It’s bad enough when you’ve never heard of this or that cause, but to be put down for it . . .
THE Duke of Wellington complained that he had been much afflicted with authors, and many a man could tell a moving tale of being sorely beset by reformers. Their high motives are not always a guarantee of good judgment or of agreeable companionship. Zeal too often consumes both them and their tact. One of their frequent ways of approaching people whom they would enlist or convert is the assumption of a pitying compassion for those who are not altogether such as they are. They stoop to the ignorance and the moral failings of their unhappy victims.

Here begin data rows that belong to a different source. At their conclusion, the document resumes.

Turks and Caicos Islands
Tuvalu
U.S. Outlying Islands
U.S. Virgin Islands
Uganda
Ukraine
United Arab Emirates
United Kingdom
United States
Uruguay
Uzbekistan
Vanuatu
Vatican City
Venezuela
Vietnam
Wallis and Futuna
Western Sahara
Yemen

But it can get worse when statistics get dragged in:
This condescending attitude of reformers often takes the form of deluging others with a flood of information—usually statistical—about subjects in regard to which full knowledge is common property. They cannot believe that you know what they know, else you would be as aflame and spasmodically energetic as they. Hence they bow their heads to your reluctant ear and pour into it without any of Mark Antony’s rhetorical artifice that which you as do know. “Are you aware that two thousand seven hundred and sixty-five persons died in 1906 from heart failure caused by excessive tea-drinking? Have you duly weighed the fact that three-sixteenths of the children of immigrants from Bessarabia have never had their teeth inspected? Do you know that only ninety-seven farm-houses in Oklahoma have a bath-room?”

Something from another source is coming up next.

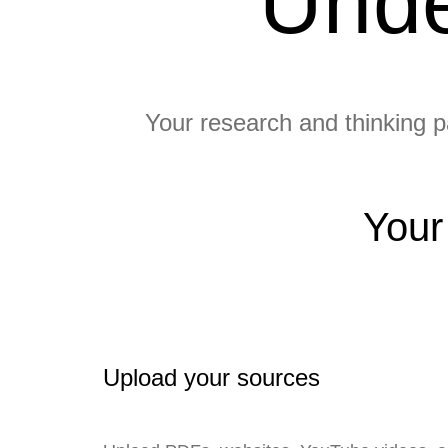
Unde
Your research and thinking pa
Your
Upload your sources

Since we now live in the Era of the Community Organizer, there’s something disturbingly up-to-date about the next passage:
This is hard to endure, but harder is the reformer’s superior way of supposing you torpid in sentiment and sluggish in moral fervor. Because you cannot, any more than Cordelia could, heave your heart into your mouth, you are treated as if you had no heart at all. Wondering questions are put to you: “Have you no sympathy with the strugglers? Can you sit still while men and women and children are held in the galling chains of poverty? Are you able to be cool and articulate when discussing what to do for the victims of disease, the sufferers from crime, the waifs and strays of humanity? Do not all our ‘problems’ fill you with a choking desire to do something to solve them?” This moral condescension, it must be confessed, provokes a feeling of resentment, even in the best poised. Impetuous reformers ought to have some wise and firm friend to take them aside and tell them that the deepest sympathy is not incompatible with cautious inquiry and a careful looking before and after.
That’s it—”deepest sympathy” wisely conjoined with “cautious inquiry and a careful looking before and after.” If those in government were to operate just on that commonsensical basis, at the very least budget deficits would disappear and with them much of the stultifying influence of Big Government over our daily lives.